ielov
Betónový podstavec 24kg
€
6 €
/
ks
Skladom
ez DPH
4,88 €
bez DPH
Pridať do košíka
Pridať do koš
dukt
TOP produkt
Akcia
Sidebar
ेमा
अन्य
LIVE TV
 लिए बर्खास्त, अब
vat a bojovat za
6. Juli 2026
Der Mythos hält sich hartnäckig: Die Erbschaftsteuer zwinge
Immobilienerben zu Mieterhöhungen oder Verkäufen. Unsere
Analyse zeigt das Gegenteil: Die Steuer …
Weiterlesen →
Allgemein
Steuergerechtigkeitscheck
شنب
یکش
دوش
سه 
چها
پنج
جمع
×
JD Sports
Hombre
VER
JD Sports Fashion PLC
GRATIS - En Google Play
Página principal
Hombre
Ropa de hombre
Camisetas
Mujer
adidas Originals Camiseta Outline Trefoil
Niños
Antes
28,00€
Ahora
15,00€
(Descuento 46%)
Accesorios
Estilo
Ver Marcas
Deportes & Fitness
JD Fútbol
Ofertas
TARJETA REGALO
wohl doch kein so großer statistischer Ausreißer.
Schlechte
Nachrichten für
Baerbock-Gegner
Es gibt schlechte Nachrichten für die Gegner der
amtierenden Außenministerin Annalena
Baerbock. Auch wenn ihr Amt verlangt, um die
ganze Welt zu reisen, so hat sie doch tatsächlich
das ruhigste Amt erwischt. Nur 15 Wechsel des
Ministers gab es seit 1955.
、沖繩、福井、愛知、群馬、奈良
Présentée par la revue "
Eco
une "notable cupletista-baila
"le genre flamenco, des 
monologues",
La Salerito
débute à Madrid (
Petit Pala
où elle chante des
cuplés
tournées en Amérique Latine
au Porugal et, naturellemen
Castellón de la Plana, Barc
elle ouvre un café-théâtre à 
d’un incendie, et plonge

++++++++++

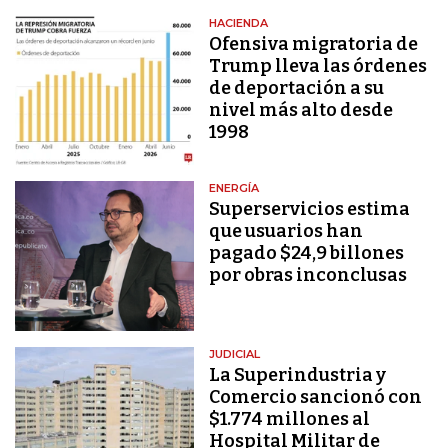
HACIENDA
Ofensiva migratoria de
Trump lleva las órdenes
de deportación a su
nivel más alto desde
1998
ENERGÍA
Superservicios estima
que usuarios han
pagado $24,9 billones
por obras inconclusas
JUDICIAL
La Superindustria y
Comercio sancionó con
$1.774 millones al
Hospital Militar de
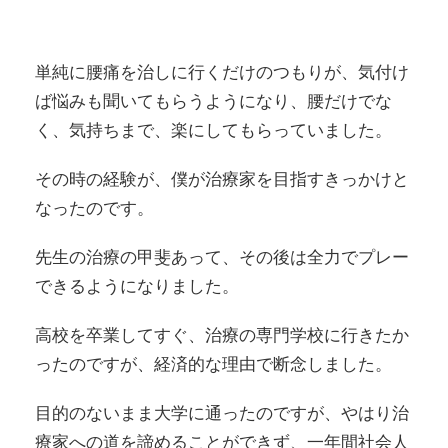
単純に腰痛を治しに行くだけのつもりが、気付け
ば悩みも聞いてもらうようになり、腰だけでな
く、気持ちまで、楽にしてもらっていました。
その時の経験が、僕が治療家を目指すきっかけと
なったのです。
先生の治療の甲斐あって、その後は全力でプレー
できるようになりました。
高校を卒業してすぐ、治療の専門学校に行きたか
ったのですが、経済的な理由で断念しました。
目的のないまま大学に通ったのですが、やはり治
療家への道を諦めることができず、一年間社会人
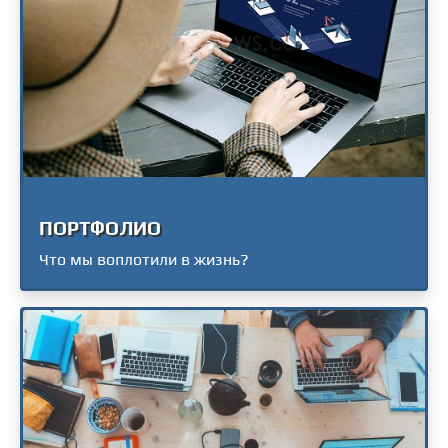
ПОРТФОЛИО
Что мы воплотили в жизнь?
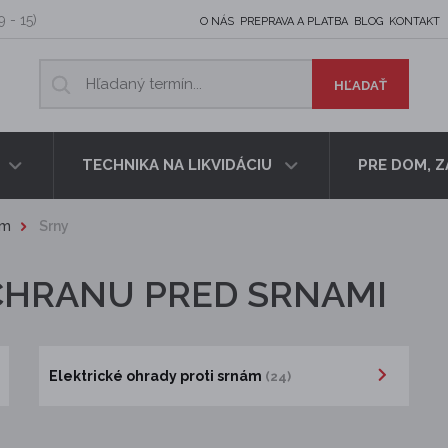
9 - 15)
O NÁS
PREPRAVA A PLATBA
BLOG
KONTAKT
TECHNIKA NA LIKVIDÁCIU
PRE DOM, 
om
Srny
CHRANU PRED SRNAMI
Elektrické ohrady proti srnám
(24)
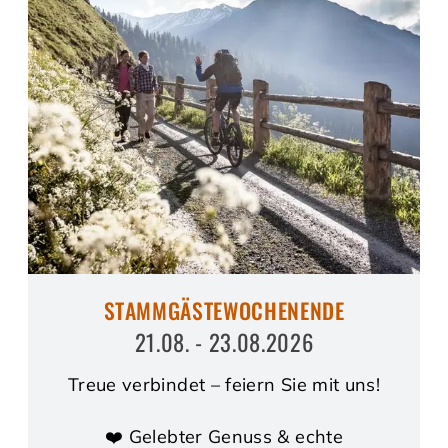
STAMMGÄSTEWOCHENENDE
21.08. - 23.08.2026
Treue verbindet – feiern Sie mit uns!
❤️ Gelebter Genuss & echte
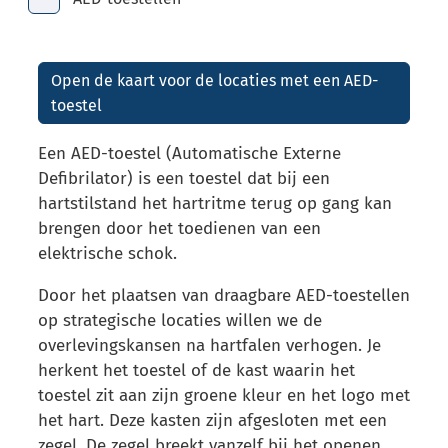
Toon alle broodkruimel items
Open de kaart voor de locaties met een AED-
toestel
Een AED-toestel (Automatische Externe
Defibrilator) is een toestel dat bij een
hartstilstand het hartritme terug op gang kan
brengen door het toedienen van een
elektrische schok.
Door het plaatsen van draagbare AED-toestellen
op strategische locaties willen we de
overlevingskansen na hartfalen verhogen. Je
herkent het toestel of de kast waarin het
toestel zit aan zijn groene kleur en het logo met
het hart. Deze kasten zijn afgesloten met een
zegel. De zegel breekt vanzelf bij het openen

++++++++++

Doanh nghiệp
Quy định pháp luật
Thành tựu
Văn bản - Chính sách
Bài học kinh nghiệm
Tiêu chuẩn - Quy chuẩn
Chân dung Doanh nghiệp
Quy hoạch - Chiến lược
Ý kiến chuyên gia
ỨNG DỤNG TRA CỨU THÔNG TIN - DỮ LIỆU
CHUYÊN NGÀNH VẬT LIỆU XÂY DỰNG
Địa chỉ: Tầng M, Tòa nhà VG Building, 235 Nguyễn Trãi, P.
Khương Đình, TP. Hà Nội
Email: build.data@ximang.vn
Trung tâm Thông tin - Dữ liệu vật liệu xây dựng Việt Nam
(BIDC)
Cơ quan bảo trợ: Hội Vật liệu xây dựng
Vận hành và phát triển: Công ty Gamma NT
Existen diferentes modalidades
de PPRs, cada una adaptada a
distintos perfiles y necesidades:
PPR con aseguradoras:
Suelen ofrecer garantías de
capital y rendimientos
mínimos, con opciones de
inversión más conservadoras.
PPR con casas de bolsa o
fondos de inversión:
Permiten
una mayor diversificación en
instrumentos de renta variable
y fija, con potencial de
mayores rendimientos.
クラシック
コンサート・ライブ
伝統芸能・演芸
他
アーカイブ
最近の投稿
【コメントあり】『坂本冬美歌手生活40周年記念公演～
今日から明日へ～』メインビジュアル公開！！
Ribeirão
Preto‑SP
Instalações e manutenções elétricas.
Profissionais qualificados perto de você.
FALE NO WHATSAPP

++++++++++

Which lines in the records above hold the string "Nachrichten"? Copy each of them.

• [WRITTEN RESPONSE]
Nachrichten für
Es gibt schlechte Nachrichten für die Gegner der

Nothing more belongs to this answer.